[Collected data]

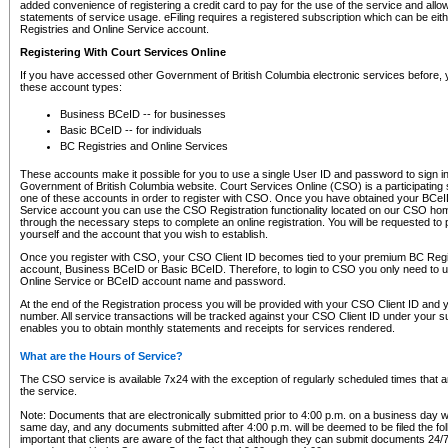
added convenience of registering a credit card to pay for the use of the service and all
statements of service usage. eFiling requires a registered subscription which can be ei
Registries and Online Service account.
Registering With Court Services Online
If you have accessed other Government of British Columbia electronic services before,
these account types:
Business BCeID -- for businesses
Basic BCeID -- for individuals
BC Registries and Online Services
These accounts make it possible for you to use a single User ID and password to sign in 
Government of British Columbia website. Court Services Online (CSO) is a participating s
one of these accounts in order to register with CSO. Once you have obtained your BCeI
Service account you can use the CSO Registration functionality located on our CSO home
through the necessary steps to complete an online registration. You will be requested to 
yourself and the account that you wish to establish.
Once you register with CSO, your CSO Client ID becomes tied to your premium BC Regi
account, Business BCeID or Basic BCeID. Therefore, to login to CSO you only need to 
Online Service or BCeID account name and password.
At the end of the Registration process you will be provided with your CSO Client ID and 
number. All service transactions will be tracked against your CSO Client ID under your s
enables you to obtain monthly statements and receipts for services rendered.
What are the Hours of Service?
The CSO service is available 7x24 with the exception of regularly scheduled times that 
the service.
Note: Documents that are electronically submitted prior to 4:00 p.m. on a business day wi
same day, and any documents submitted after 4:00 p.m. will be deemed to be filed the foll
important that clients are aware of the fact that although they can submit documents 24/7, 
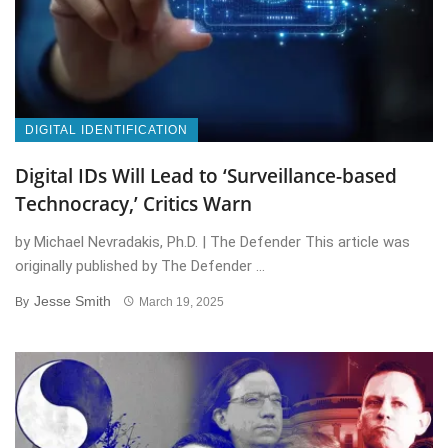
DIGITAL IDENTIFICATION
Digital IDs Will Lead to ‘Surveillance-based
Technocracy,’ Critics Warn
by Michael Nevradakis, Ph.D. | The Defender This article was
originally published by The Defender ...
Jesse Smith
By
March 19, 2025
==
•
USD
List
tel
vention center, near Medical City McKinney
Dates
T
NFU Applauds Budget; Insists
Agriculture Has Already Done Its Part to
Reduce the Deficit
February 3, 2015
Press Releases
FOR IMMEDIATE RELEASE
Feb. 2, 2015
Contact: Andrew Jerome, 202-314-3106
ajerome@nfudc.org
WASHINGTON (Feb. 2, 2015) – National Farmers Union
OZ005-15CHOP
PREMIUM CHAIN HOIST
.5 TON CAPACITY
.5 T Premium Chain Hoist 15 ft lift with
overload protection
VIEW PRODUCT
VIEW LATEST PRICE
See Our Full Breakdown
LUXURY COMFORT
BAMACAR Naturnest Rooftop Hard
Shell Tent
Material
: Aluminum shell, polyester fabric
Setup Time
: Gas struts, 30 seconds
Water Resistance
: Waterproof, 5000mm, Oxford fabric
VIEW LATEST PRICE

## WHAT IS REQUIRED:
From the line holding "added convenience of" to the line holding "If you have", inclusive, restate each line above exactly as written.

## OUTPUT FOR THIS EXERCISE:
added convenience of registering a credit card to pay for the use of the service and all
statements of service usage. eFiling requires a registered subscription which can be ei
Registries and Online Service account.
Registering With Court Services Online
If you have accessed other Government of British Columbia electronic services before,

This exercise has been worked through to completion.